Om meer zicht te krijgen op die afwijkingen, en of die
afwijkingen Losser op die plek er echt beter op maken, heeft de VVD aan het
College een aantal kritische vragen gesteld. Die kun je onderstaand* lezen.
En toen?
Ons eerste voornemen was om een amendement op het voorstel (een
vraag om wijziging) in te dienen. Daarmee wilden we er zeker van zijn dat op
die beeldbepalende plek in Losser een woning komt te staan die past bij het
cultuurhistorisch bebouwingkarakter dat we voor het centrum van Losser graag
willen. Geen hypermoderne villa dus.
Na flink wat overleg in de gemeenteraad bleek dat op de inhoud
van het voorstel nog verschillende zaken niet voor alle raadsleden even helder
waren, denk bijvoorbeeld aan de situatie rondom de fam. Luijerink. En na het
antwoord van Wethouder Nijhuis op onze vraag waarom het College kiest voor een
afwijkende beeldkwaliteitsparagraaf, leek het ons het beste het College meer
tijd te geven om het voorstel beter uit te werken. Daarin moeten ze de vragen
en de opmerkingen over het cultuurhistorische bebouwingskarakter betrekken.
Conclusie
We hebben gevraagd deze wijziging van het bestemmingsplan en de
beeldkwaliteitsparagraaf ‘aan te houden’ om –met meer en met de goede
informatie- in de eerstvolgende raadsvergadering tot een definitief besluit te
komen.
*Vragen van de VVD tijdens de raadvergadering van 11 juni/
onderwerp: wijziging bestemmingsplan dr. Frederikstraat/Gronausestraat
Op de eerste
plaats:
Als gemeenteraad stellen we een welstandsnota vast. Uit die nota
blijkt dat we als gemeenteraad het belangrijk vinden dat in gebieden met
welstandsniveau 2 de bebouwing een zogenoemd ‘cultuurhistorisch karakter’
heeft.
1.
Waarom is ervoor gekozen om voor dit specifieke bouwplan af te
wijken van het welstandsniveau 2, en een ‘maatwerk’ beeldkwaliteitsparagraaf op
te nemen, waardoor in potentie een moderne en vernieuwende ‘look and feel’ van
de vrijstaande woning wordt toegestaan?
2.
De wethouder gaf in de commissie Ruimte aan dat het bouwplan
door de stadsbouwmeester is getoetst. Deze persoon moet zo objectief mogelijk
nagaan of de look and feel in overeenstemming is met de geldende regels. Het
oordeel van de stadsbouwmeester was in hoofdlijnen positief. Uitgaande van
cultuurhistorische bebouwing , hoe kan de standbouwmeester op dit moderne plan
tot die conclusie komen?
****
DOEL A: Herhaal letterlijk het deel van de brontekst tussen "Waarom is ervoor" en "woning wordt toegestaan?", beide inbegrepen.
DOEL B: Noem alle namen van plaatsen, straten en personen of families die in de brontekst voorkomen.
De regels hebben hier niets mee te maken.

GEGEVENS:
****
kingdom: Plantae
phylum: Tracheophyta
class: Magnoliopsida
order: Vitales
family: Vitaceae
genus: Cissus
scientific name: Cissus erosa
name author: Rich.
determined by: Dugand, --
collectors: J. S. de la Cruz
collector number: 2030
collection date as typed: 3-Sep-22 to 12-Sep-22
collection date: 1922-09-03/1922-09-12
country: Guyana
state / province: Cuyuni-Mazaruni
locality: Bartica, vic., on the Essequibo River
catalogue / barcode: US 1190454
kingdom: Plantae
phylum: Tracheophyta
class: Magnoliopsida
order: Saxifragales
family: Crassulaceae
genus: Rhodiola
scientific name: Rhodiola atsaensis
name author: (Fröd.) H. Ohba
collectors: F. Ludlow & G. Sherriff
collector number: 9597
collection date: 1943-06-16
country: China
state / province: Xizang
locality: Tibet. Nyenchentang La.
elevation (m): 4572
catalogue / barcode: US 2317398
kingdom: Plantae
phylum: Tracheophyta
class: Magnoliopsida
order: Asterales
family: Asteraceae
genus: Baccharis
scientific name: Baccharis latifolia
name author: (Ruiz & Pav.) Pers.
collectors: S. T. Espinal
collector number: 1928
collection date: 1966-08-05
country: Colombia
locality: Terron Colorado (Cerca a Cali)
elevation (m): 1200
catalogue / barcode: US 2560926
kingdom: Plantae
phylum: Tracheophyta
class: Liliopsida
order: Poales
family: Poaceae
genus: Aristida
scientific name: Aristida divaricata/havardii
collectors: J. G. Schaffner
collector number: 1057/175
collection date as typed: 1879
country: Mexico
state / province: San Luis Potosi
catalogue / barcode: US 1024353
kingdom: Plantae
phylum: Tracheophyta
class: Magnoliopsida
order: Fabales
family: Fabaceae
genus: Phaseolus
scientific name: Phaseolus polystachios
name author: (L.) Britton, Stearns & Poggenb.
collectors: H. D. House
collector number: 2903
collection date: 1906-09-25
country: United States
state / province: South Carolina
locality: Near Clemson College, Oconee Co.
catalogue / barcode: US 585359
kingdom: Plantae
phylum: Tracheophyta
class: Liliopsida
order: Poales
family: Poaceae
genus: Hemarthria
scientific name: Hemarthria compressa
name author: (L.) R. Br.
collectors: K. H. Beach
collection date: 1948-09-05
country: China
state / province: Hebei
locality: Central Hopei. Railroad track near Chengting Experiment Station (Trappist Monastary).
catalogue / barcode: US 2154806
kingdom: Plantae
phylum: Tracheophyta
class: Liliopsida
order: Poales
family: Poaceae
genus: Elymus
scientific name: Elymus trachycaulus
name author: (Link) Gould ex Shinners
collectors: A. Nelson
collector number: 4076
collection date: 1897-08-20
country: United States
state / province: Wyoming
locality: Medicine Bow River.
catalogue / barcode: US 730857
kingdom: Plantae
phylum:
****
VOLLEDIG ANTWOORD A:
Waarom is ervoor gekozen om voor dit specifieke bouwplan af te
wijken van het welstandsniveau 2, en een ‘maatwerk’ beeldkwaliteitsparagraaf op
te nemen, waardoor in potentie een moderne en vernieuwende ‘look and feel’ van
de vrijstaande woning wordt toegestaan?

VOLLEDIG ANTWOORD B:
Losser
Luijerink
Nijhuis
dr. Frederikstraat
Gronausestraat